Although it does not survive, this mosaic was a public acknowledgment of Belisarius’ military victories, erected in a most prominent place. And many years later, in 559, when Justinian was worried by a Slavic attack near the Long Walls of the Queen City, he called on Belisarius, who successfully drove them off, despite having a much smaller force.26 So although fortune may not have favoured him throughout his long career, the aged general finally retired after a long life full of victories. The myths of his povertystricken old age recounted in Robert Graves’s compelling novel Count Belisarius are quite untrue.27

The most important result of Belisarius’ Italian campaign was therefore the capture of Ravenna, and the removal of the Gothic king, queen and courtiers to Constantinople.

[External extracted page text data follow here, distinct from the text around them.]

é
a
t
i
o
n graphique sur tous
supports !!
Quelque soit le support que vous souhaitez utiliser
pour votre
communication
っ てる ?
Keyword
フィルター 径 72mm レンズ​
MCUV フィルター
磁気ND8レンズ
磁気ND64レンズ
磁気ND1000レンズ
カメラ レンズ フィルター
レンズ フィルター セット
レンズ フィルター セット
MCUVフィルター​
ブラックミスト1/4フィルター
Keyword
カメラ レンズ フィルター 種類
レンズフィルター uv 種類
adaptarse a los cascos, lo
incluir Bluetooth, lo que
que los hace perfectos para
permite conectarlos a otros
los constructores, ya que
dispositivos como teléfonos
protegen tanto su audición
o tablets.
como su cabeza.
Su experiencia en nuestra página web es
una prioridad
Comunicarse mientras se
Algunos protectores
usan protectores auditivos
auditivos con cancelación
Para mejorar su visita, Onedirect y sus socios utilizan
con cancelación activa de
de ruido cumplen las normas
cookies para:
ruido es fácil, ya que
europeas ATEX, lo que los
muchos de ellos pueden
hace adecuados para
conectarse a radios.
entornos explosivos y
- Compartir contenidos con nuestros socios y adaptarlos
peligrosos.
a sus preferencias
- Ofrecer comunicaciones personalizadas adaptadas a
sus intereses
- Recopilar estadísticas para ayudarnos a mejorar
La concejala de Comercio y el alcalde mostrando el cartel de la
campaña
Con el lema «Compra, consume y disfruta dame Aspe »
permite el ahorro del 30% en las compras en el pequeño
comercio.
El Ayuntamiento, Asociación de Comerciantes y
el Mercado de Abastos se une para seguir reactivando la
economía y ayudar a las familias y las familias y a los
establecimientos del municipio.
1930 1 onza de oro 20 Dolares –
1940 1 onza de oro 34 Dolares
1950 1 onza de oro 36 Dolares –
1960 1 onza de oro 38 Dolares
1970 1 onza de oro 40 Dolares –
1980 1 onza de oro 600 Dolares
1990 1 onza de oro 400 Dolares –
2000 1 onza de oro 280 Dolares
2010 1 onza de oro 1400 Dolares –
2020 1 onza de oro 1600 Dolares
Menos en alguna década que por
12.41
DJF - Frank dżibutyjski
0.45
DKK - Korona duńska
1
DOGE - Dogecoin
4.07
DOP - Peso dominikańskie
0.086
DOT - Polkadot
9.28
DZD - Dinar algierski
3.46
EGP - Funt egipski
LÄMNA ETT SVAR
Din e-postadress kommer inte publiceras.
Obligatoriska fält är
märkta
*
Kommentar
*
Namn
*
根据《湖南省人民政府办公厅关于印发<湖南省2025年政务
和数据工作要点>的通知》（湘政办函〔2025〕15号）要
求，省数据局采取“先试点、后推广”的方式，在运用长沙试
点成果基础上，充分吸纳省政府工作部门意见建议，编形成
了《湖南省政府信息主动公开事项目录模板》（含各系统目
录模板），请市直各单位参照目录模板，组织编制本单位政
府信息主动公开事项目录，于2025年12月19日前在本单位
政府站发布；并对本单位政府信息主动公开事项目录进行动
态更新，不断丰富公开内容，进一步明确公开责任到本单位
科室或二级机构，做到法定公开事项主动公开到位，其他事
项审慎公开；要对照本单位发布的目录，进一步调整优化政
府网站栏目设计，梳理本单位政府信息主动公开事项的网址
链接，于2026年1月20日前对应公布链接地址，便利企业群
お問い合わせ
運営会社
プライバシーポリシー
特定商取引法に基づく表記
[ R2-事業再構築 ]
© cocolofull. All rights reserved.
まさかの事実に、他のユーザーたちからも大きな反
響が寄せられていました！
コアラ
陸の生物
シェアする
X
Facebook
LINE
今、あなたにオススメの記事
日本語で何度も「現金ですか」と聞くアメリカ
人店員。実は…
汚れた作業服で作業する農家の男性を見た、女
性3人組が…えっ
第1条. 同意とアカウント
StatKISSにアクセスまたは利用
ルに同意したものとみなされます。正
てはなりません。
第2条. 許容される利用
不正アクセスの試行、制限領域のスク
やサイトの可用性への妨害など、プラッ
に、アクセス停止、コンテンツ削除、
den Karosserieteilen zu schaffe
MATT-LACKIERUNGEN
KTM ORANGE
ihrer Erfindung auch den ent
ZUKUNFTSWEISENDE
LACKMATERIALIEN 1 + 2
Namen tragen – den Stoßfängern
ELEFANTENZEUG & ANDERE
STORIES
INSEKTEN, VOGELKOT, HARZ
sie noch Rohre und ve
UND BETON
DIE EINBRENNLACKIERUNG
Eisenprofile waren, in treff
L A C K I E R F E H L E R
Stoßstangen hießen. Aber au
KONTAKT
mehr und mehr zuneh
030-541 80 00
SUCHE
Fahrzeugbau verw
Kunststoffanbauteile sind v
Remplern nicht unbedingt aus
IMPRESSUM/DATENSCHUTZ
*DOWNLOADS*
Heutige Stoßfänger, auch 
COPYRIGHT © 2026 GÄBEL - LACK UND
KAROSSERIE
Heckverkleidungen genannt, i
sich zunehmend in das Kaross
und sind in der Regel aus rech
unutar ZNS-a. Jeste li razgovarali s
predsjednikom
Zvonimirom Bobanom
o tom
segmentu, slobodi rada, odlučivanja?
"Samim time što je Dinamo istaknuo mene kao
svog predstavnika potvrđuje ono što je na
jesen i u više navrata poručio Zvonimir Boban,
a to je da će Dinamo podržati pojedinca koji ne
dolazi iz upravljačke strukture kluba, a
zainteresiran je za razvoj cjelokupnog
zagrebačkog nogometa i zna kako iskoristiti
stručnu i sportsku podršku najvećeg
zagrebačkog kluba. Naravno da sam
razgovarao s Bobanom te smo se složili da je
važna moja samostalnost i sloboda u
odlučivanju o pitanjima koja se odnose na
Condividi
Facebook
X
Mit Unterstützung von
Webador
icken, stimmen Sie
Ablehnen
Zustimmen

For the Goths to relinquish their capital city without a fight implies serious divisions among them: the surrender of Witigis was followed immediately by the election of Ildebadus as the remaining Goths set out to reverse Belisarius’ conquest. Although they captured Rome and many other cities, they failed to win back control of Ravenna, further proof of its very wellprotected position. The city thus passed under the direct rule of Constantinople and became the centre of imperial administration in Italy for the next two hundred years.